47 Kinder und 38 Erwachsene hatten sich zur Klostermaussuche am Sonntagnachmittag angemeldet. Das Vorbereitungsteam hatte in den Jahren zuvor mit der Aktion „Kinder entdecken Kirche“ schon die Suche nach den Kirchenmäusen Hannes und Mia in den hiesigen Stadtgemeinden veranstaltet. Nach zwei Vorbereitungstreffen der Frauen konnte – nach einer tollen Organisation – die Suche pünktlich um 15 Uhr bei gutem Wetter losgehen.
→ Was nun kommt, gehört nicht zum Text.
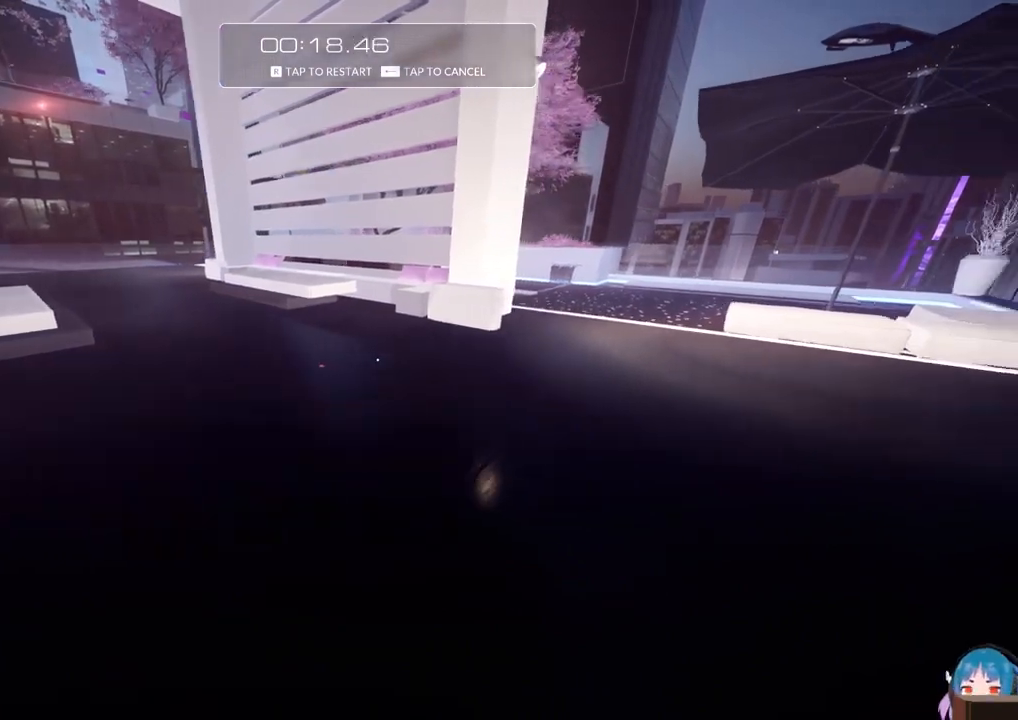
{"keys": [], "events": [[17, "d", "up"]]}
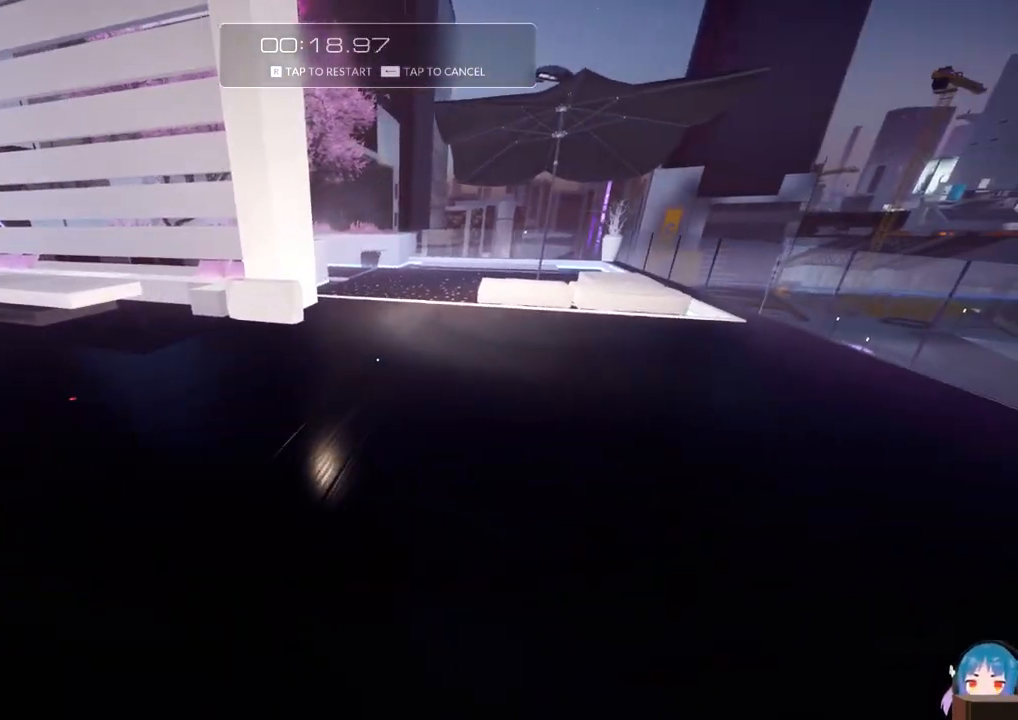
{"keys": [], "events": []}
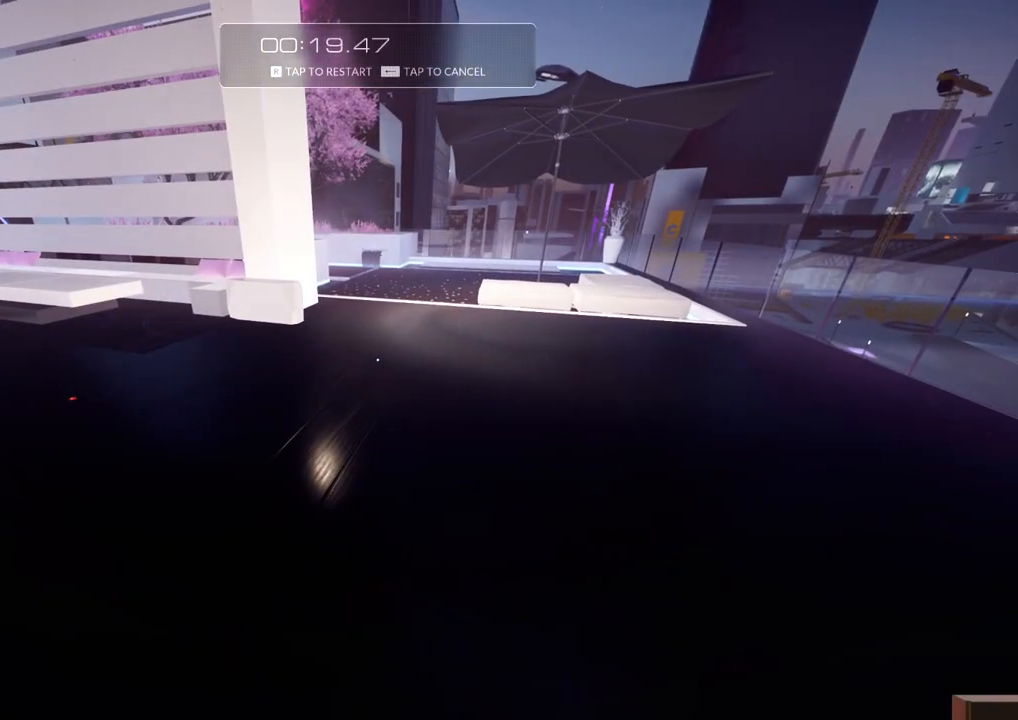
{"keys": [], "events": []}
Zunächst aber waren alle eingeladen, sich im Mutterhausgarten mit Kuchen, Muffins und Getränken zu stärken.

Außerdem erhielten die Kinder Mausohren und bunt geschminkte Nasen und Schnurrhaare. Diese dienten zur Tarnung, da unsere Klostermaus Sissi kaum Kinder kennt und in diesem Falle etwas schüchtern ist. So ausgerüstet, ging es dann in 4 Gruppen durchs Mutterhaus. Damit sich keiner verläuft, wurden die Gruppen von kundigen Schwestern begleitet. Im Backkeller fanden die Kinder und ihre Eltern Mehlspuren der Maus und hier sowie in der Bibliothek, auf dem Rumänienboden, hinter der Uhr mit den großen Zahnrädern und im sog. Oratorium auch bunte Briefe. Darin erklärte die Maus Sissi den großen und den kleinen „Gotteskindern“ das Leben im Kloster und erzählte von den Aufgaben der Schwestern in Rumänien und Malawi.

Auch schauten sich die Besucher die Anbetungsempore in der Kirche an und bekamen die Orgel erklärt. Nach dem gemeinsamen Singen in der Mutterhauskirche traute sich die scheue Klostermaus dann doch hervor und schenkte allen „einen süßen Ableger von ihr“ sowie eine Urkunde zur erfolgreich bestandenen Klostermaussuche. Froh und ein bisschen geschafft kehrten alle wieder nach Hause zurück.